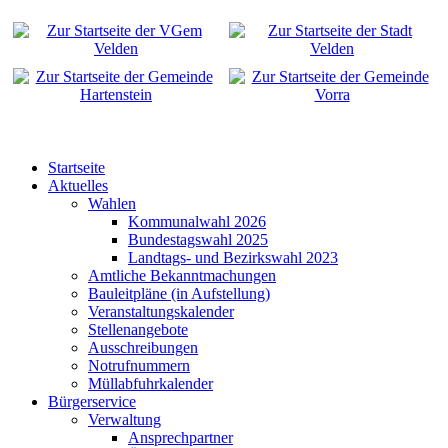
Startseite
Aktuelles
Wahlen
Kommunalwahl 2026
Bundestagswahl 2025
Landtags- und Bezirkswahl 2023
Amtliche Bekanntmachungen
Bauleitpläne (in Aufstellung)
Veranstaltungskalender
Stellenangebote
Ausschreibungen
Notrufnummern
Müllabfuhrkalender
Bürgerservice
Verwaltung
Ansprechpartner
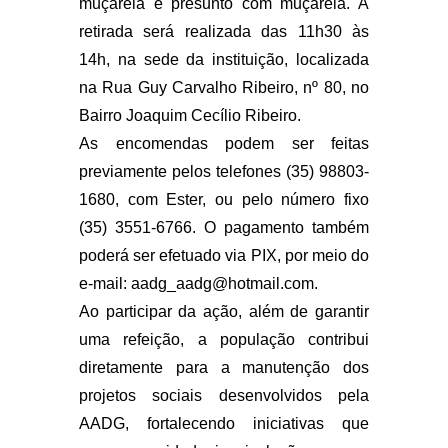
muçarela e presunto com muçarela. A
retirada será realizada das 11h30 às
14h, na sede da instituição, localizada
na Rua Guy Carvalho Ribeiro, nº 80, no
Bairro Joaquim Cecílio Ribeiro.
As encomendas podem ser feitas
previamente pelos telefones (35) 98803-
1680, com Ester, ou pelo número fixo
(35) 3551-6766. O pagamento também
poderá ser efetuado via PIX, por meio do
e-mail:
aadg_aadg@hotmail.com
.
Ao participar da ação, além de garantir
uma refeição, a população contribui
diretamente para a manutenção dos
projetos sociais desenvolvidos pela
AADG, fortalecendo iniciativas que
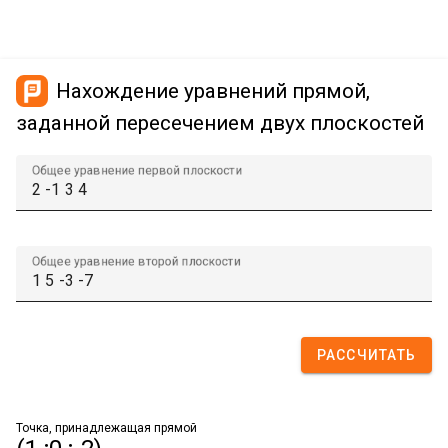
Нахождение уравнений прямой,
заданной пересечением двух плоскостей
Общее уравнение первой плоскости
Общее уравнение второй плоскости
РАССЧИТАТЬ
Точка, принадлежащая прямой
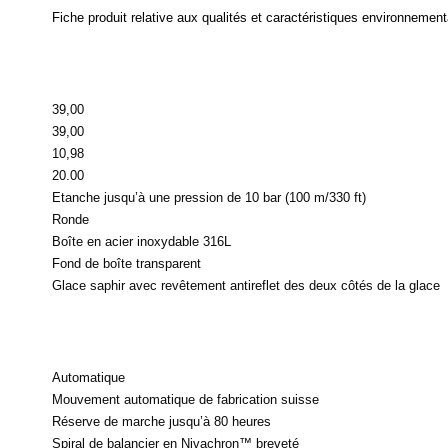
Fiche produit relative aux qualités et caractéristiques environnemen
39,00
39,00
10,98
20.00
Etanche jusqu’à une pression de 10 bar (100 m/330 ft)
Ronde
Boîte en acier inoxydable 316L
Fond de boîte transparent
Glace saphir avec revêtement antireflet des deux côtés de la glace
Automatique
Mouvement automatique de fabrication suisse
Réserve de marche jusqu’à 80 heures
Spiral de balancier en Nivachron™ breveté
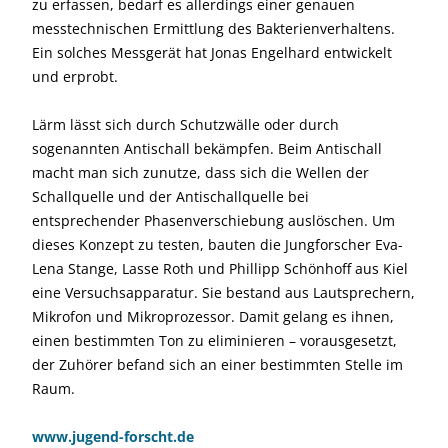
zu erfassen, bedarf es allerdings einer genauen
messtechnischen Ermittlung des Bakterienverhaltens.
Ein solches Messgerät hat Jonas Engelhard entwickelt
und erprobt.
Lärm lässt sich durch Schutzwälle oder durch
sogenannten Antischall bekämpfen. Beim Antischall
macht man sich zunutze, dass sich die Wellen der
Schallquelle und der Antischallquelle bei
entsprechender Phasenverschiebung auslöschen. Um
dieses Konzept zu testen, bauten die Jungforscher Eva-
Lena Stange, Lasse Roth und Phillipp Schönhoff aus Kiel
eine Versuchsapparatur. Sie bestand aus Lautsprechern,
Mikrofon und Mikro­prozessor. Damit gelang es ihnen,
einen bestimmten Ton zu eliminieren – vorausgesetzt,
der Zuhörer befand sich an einer bestimmten Stelle im
Raum.
www.jugend-forscht.de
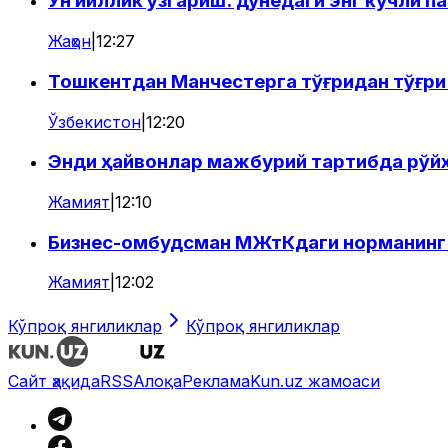
Ўн йиллик ўзгариш: дунёдаги энг кучли п
Жаҳон
|
12:27
Тошкентдан Манчестерга тўғридан тўғри
Ўзбекистон
|
12:20
Энди ҳайвонлар мажбурий тартибда рўй
Жамият
|
12:10
Бизнес-омбудсман МЖтКдаги норманинг 
Жамият
|
12:02
Кўпроқ янгиликлар
Кўпроқ янгиликлар
Сайт ҳақида
RSS
Алоқа
Реклама
Kun.uz жамоаси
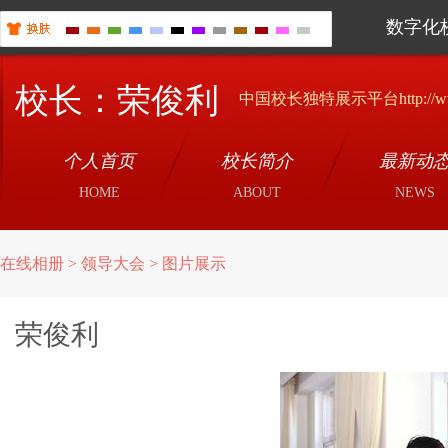
数字化
校长：荣俊利
中国校长独特展示平台http://www.x
个人首页
校长简介
最新动
HOME
ABOUT
NEWS
在线相册 > 领导大会 > 图片展示
荣俊利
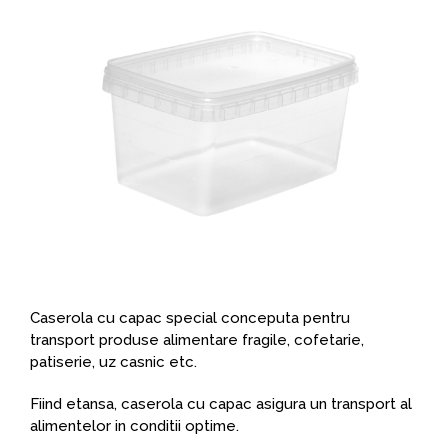
Caserola cu capac special conceputa pentru
transport produse alimentare fragile, cofetarie,
patiserie, uz casnic etc.
Fiind etansa, caserola cu capac asigura un transport al
alimentelor in conditii optime.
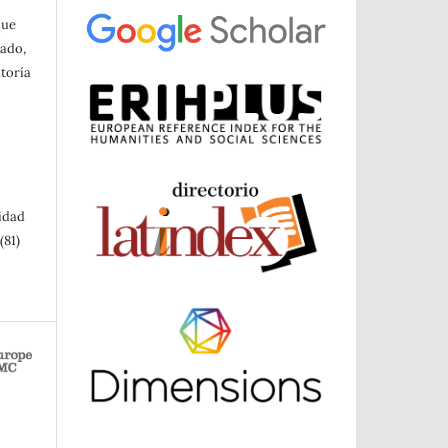
a
que
cado,
toría
sidad
(81)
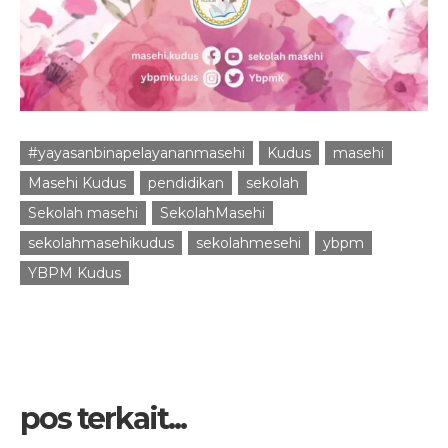
#yayasanbinapelayananmasehi
Kudus
masehi
Masehi Kudus
pendidikan
sekolah
Sekolah masehi
SekolahMasehi
sekolahmasehikudus
sekolahmesehi
ybpm
YBPM Kudus
pos terkait...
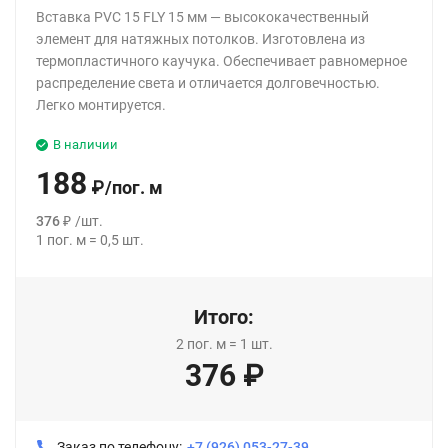
Вставка PVC 15 FLY 15 мм — высококачественный
элемент для натяжных потолков. Изготовлена из
термопластичного каучука. Обеспечивает равномерное
распределение света и отличается долговечностью.
Легко монтируется.
В наличии
188
₽
/
пог. м
376
₽
/
шт.
1
пог. м
=
0,5
шт.
Итого:
2
пог. м
=
1
шт.
376
₽
Заказ по телефону:
+7 (926) 053-27-39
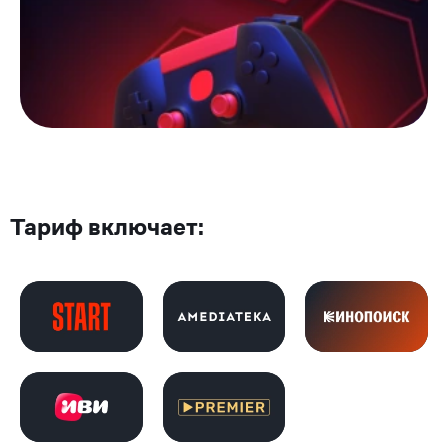
Тариф включает:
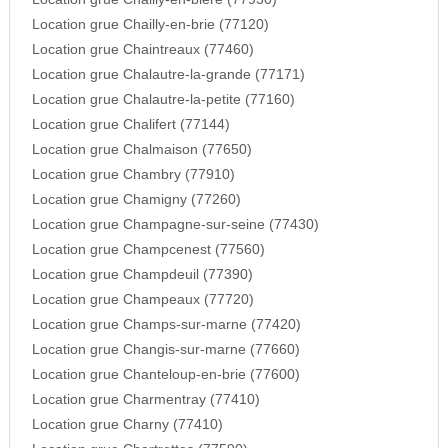
Location grue Chailly-en-brie (77120)
Location grue Chaintreaux (77460)
Location grue Chalautre-la-grande (77171)
Location grue Chalautre-la-petite (77160)
Location grue Chalifert (77144)
Location grue Chalmaison (77650)
Location grue Chambry (77910)
Location grue Chamigny (77260)
Location grue Champagne-sur-seine (77430)
Location grue Champcenest (77560)
Location grue Champdeuil (77390)
Location grue Champeaux (77720)
Location grue Champs-sur-marne (77420)
Location grue Changis-sur-marne (77660)
Location grue Chanteloup-en-brie (77600)
Location grue Charmentray (77410)
Location grue Charny (77410)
####
Brief: Return each line from the items above that contains the string "Ribeiro".

Response area:
na Rua Guy Carvalho Ribeiro, nº 80, no
Bairro Joaquim Cecílio Ribeiro.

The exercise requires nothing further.